Выбрать главу

Обычно, объясняя веру в прогресс, свойственную европейским авторам прошлого века, удовлетворяются ссылками на развитие науки и техники. Такого объяснения недостаточно: XX в. хорошо показал, что опыт научно-технического прогресса не так уж сильно способствовал укреплению веры в непрерывное улучшение человеческого удела. Размеры и темпы такого прогресса в наш век неизмеримо превышают темпы и меру прогресса прошлого века. В XX в. в странах, принадлежащих к первой волне индустриализации, уровень жизни широких масс населения так же повысился в сравнении с XIX в.: улучшилось состояние здоровья, выросла продолжительность жизни. Но сегодня в общем хоре куда слабее, чем в прошлые века, звучат голоса тех, кто оценивает прогресс как нечто самоценное, кто видит общественный идеал в улучшении человеческого удела и без сомнений верует в лучшее будущее человечества. В XX в. постепенно усиливаются и начинают преобладать голоса из другой части хора. Это голоса тех, кто не связывает особых надежд с лучшим будущим человечества или даже с будущим собственной нации, кто обращается к настоящему и стремится к сохранению своей нации, кто идеализирует существующие или даже прошлые формы общества — наследие, традиционный порядок, — признавая их высшей ценностью. В прошлом веке, когда действительный прогресс хоть и стал ощутимым, но продвигался медленно и в сравнительно узких границах, в качестве идеала выступала мысль о дальнейшем, будущем прогрессе. К этому идеалу стремились сторонники идущих преобразований, и именно поэтому он обрел для них высокую ценность. В XX в. в промышленно развитых странах действительный прогресс науки и техники, улучшение состояния здоровья людей и повышение их жизненного уровня, уменьшение неравенства по скорости и размаху далеко превзошли все то, что было достигнуто за прежние века. Прогресс сделался фактом, но для многих людей он в то же самое время перестал быть идеалом. Множатся голоса тех, кто ставит под сомнение и все эти реальные достижения.

Причины такой перемены во взглядах многообразны, и нам нет нужды рассматривать их здесь все до единой. Новые и новые войны, постоянная угроза войны, причем войны ядерной, с применением всех созданных наукой средств, играют немалую роль в том, что ценность прогресса и даже сам прогресс все более ставятся под сомнение, в особенности там, где речь идет об ускоряющемся развитии науки и техники. Однако ссылок на бедствия войны и подобные им явления все же не достаточно для того, чтобы объяснить то презрение, с которым люди двадцатого столетия говорят, к примеру, о «плоской вере в прогресс», характерной для прошлого века, или об идее прогрессивного развития человеческого общества.

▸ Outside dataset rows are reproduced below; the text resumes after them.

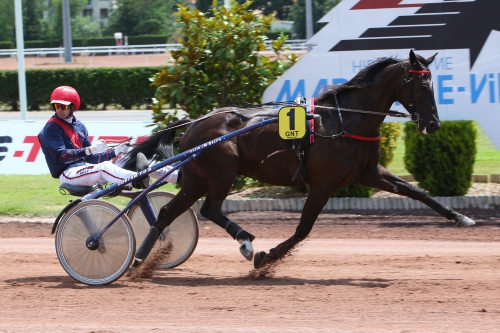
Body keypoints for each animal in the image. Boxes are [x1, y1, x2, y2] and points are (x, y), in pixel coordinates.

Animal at [123, 50, 474, 270]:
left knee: (170, 212)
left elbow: (417, 191)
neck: (345, 121)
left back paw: (141, 260)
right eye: (423, 84)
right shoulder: (323, 184)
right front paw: (267, 258)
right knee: (207, 209)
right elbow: (304, 229)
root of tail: (193, 124)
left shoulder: (369, 173)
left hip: (199, 179)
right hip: (222, 173)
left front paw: (461, 217)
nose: (433, 124)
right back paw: (245, 242)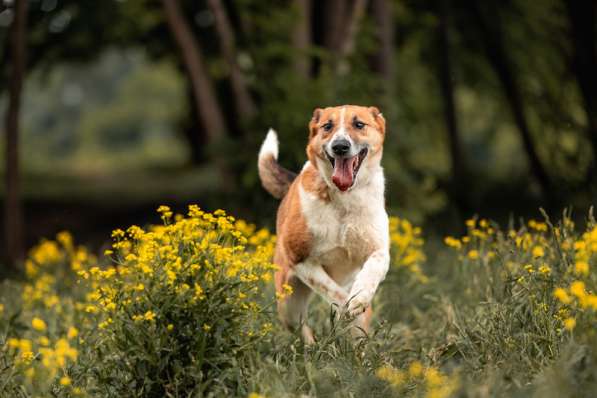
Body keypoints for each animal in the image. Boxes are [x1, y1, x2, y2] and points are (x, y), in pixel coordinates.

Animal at [258, 105, 388, 342]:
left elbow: (372, 269)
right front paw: (347, 307)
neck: (344, 197)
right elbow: (335, 293)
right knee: (301, 327)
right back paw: (313, 347)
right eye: (327, 126)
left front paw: (359, 298)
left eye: (359, 124)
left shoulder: (379, 250)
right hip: (288, 305)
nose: (340, 147)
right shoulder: (300, 259)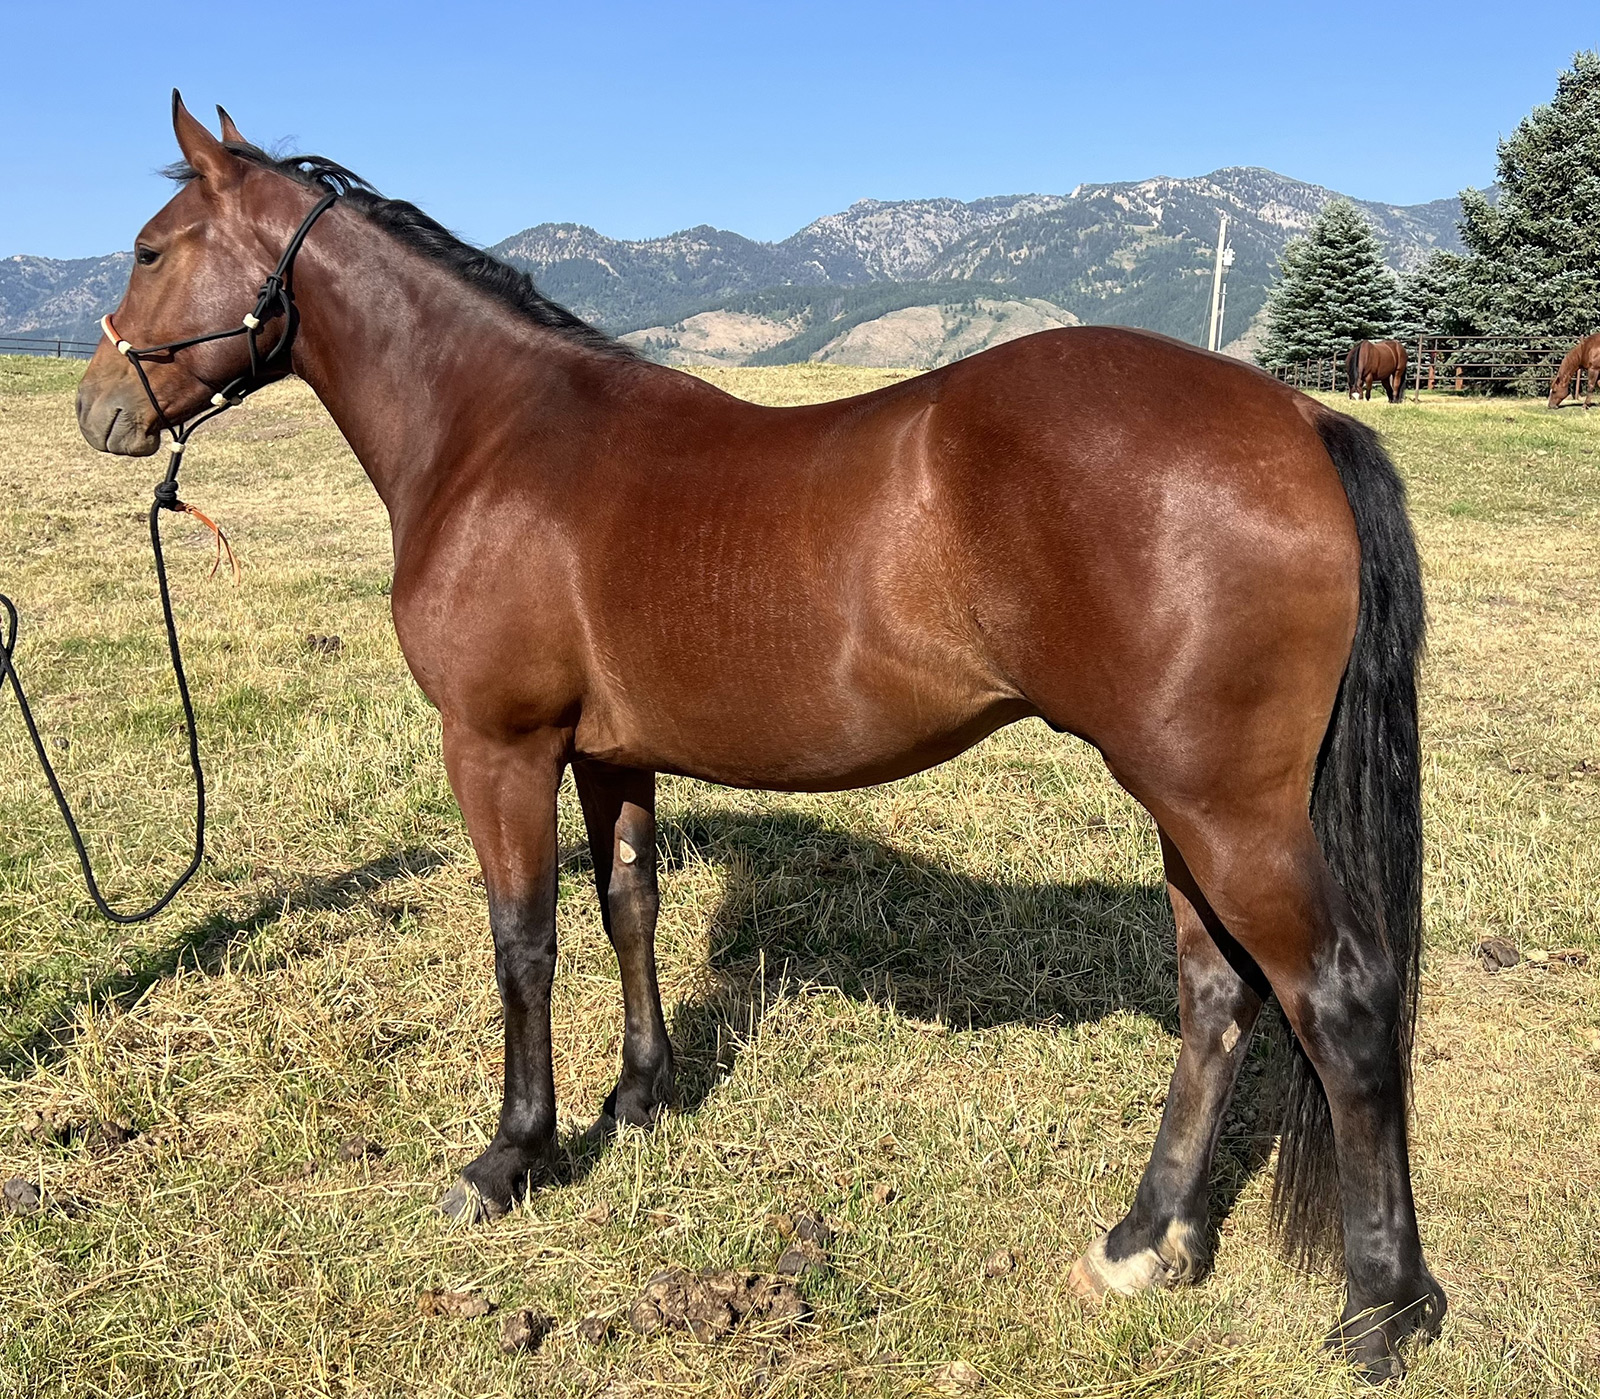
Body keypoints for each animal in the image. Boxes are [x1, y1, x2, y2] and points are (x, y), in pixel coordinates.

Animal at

Этим не объяснить ни столь далеко зашедшую слепоту социологов, игнорирующих проблематику длительных общественных процессов, ни чуть ли не полное исчезновение из учебников по социологии самого понятия «общественное развитие», ни прочие симптомы того кругового движения, по которому мысль шла от одной крайности к другой. Чтобы понять все это, нам следует обратить внимание на специфические изменения в национальной структуре в целом и на перемены в международном положении, коснувшиеся всех великих промышленных наций в XIX–XX вв.

В рамках этих наций заняли прочное положение представители двух промышленных классов: промышленная буржуазия и класс индустриальных рабочих — работников, либо издавна населявших города, либо считающих себя горожанами. На протяжении XX в. эти две группы окончательно стали господствовать в обществе — в противоположность прежним династическим, аристократическим, военным властвующим элитам. Взаимодействие данных классов характеризовалось зачастую сомнительным, всегда подвижным равновесием, — причем оседлый рабочий класс занимал более слабую позицию, которая, однако, постепенно усиливалась. Для набирающих силу в XIX в. классов, вынужденных вести борьбу с традиционными династическими элитами, развитие, прогресс, лучшее будущее были не столько фактическим положением дел, сколько идеалом, обладающим огромной эмоциональной значимостью. На протяжении XX в. они превратились в большей или меньшей степени утвердившиеся наверху промышленные классы, представители которых составили институционально закрепленные господствующие или совместно правящие группы. Отчасти как партнеры, отчасти как противники, представители буржуазии и рабочего класса стали господствующей элитой в национальных государствах эпохи первой волны промышленной революции. Соответственно, у обоих классов — сначала у буржуа, затем и у рабочих — помимо классового сознания развилось национальное сознание (второе зачастую выступало в одеяниях первого); наряду с классовым идеалом нация превратилась в идеал, обладающий наивысшей ценностью и играющий все большую и большую роль.